Task instructions:
Output range, inclusive: from the line containing "3. The optimization" to the line containing "6. If the surplus". Restate those lines from the data below word for word and only those.

** Provided records follows **

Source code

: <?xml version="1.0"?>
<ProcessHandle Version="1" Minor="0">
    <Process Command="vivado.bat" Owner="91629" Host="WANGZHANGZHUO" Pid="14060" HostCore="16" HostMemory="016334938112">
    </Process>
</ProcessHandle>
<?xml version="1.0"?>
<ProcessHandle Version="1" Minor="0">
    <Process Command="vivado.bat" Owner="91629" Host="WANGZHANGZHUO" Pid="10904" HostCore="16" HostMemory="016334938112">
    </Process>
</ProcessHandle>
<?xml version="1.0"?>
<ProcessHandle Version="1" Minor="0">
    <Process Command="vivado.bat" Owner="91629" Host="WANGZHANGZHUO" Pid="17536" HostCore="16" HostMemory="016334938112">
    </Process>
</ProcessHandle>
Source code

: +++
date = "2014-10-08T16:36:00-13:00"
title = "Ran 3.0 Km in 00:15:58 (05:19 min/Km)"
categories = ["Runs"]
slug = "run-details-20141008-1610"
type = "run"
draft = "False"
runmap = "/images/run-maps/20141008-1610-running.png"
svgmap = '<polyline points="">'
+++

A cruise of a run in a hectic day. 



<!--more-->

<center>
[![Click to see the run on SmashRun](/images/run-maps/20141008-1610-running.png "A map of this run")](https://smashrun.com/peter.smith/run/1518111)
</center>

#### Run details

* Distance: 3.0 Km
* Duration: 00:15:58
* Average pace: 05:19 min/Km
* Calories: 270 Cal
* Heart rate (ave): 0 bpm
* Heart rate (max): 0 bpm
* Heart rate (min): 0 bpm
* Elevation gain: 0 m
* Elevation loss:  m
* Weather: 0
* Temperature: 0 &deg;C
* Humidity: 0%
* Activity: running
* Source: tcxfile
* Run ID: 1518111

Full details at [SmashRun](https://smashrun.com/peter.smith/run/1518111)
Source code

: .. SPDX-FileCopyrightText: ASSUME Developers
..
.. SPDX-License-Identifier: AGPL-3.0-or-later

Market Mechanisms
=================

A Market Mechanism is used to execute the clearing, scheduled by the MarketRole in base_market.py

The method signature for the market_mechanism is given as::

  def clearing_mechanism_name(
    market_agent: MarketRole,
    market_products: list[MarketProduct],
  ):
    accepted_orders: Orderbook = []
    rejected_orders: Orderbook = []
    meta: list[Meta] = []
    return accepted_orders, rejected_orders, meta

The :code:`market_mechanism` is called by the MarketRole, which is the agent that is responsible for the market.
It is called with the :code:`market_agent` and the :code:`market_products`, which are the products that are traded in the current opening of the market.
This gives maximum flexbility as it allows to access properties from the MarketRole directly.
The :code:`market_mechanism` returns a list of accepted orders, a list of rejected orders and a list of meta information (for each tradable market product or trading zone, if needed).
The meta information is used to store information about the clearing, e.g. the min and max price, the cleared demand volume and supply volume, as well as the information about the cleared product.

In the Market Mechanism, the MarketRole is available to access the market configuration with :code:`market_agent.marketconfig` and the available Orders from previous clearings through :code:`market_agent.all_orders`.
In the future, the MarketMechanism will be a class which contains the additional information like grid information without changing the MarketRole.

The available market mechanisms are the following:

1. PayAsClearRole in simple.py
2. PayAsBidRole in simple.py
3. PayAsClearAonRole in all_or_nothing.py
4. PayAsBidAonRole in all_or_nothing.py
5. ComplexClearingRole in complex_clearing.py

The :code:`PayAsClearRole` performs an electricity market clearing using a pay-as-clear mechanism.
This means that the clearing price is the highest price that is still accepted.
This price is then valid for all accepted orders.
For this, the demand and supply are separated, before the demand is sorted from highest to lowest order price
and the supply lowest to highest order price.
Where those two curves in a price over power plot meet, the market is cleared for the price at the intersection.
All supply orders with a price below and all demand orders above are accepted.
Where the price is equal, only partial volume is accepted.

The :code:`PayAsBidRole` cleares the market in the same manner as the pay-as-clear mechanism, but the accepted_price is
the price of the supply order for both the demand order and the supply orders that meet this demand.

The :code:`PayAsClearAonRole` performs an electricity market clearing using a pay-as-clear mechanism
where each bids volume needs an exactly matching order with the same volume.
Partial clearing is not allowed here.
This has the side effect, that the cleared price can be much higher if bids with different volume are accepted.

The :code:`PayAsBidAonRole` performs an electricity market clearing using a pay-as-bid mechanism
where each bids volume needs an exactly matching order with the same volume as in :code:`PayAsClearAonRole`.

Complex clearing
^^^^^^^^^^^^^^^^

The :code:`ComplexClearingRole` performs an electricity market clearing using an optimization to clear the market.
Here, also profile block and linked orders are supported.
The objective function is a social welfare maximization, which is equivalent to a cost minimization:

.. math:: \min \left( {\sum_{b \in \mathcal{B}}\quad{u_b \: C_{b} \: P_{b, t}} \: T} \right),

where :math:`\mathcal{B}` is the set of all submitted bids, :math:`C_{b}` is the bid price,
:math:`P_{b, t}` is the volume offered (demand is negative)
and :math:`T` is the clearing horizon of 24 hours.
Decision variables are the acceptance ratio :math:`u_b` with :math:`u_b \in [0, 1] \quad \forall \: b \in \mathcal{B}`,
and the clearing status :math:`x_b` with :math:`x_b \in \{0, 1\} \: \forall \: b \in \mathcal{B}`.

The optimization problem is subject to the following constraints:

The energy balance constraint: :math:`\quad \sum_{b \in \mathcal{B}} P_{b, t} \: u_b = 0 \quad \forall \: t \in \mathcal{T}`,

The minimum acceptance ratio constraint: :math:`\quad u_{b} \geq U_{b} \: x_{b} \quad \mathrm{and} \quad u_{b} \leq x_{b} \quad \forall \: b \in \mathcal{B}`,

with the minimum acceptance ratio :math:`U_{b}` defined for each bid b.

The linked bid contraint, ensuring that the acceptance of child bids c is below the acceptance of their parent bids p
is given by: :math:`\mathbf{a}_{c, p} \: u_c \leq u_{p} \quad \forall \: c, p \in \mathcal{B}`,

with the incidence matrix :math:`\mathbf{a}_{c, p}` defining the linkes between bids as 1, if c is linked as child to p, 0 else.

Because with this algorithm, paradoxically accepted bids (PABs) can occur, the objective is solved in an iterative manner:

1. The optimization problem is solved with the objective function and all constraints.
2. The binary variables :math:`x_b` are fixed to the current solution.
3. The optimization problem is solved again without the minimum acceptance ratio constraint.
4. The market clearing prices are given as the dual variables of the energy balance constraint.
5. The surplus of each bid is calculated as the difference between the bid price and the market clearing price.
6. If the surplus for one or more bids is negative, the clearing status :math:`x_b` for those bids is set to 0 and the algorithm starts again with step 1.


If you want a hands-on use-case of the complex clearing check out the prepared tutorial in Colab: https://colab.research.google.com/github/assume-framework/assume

** End of Provided records **

Finished exercise:
3. The optimization problem is solved again without the minimum acceptance ratio constraint.
4. The market clearing prices are given as the dual variables of the energy balance constraint.
5. The surplus of each bid is calculated as the difference between the bid price and the market clearing price.
6. If the surplus for one or more bids is negative, the clearing status :math:`x_b` for those bids is set to 0 and the algorithm starts again with step 1.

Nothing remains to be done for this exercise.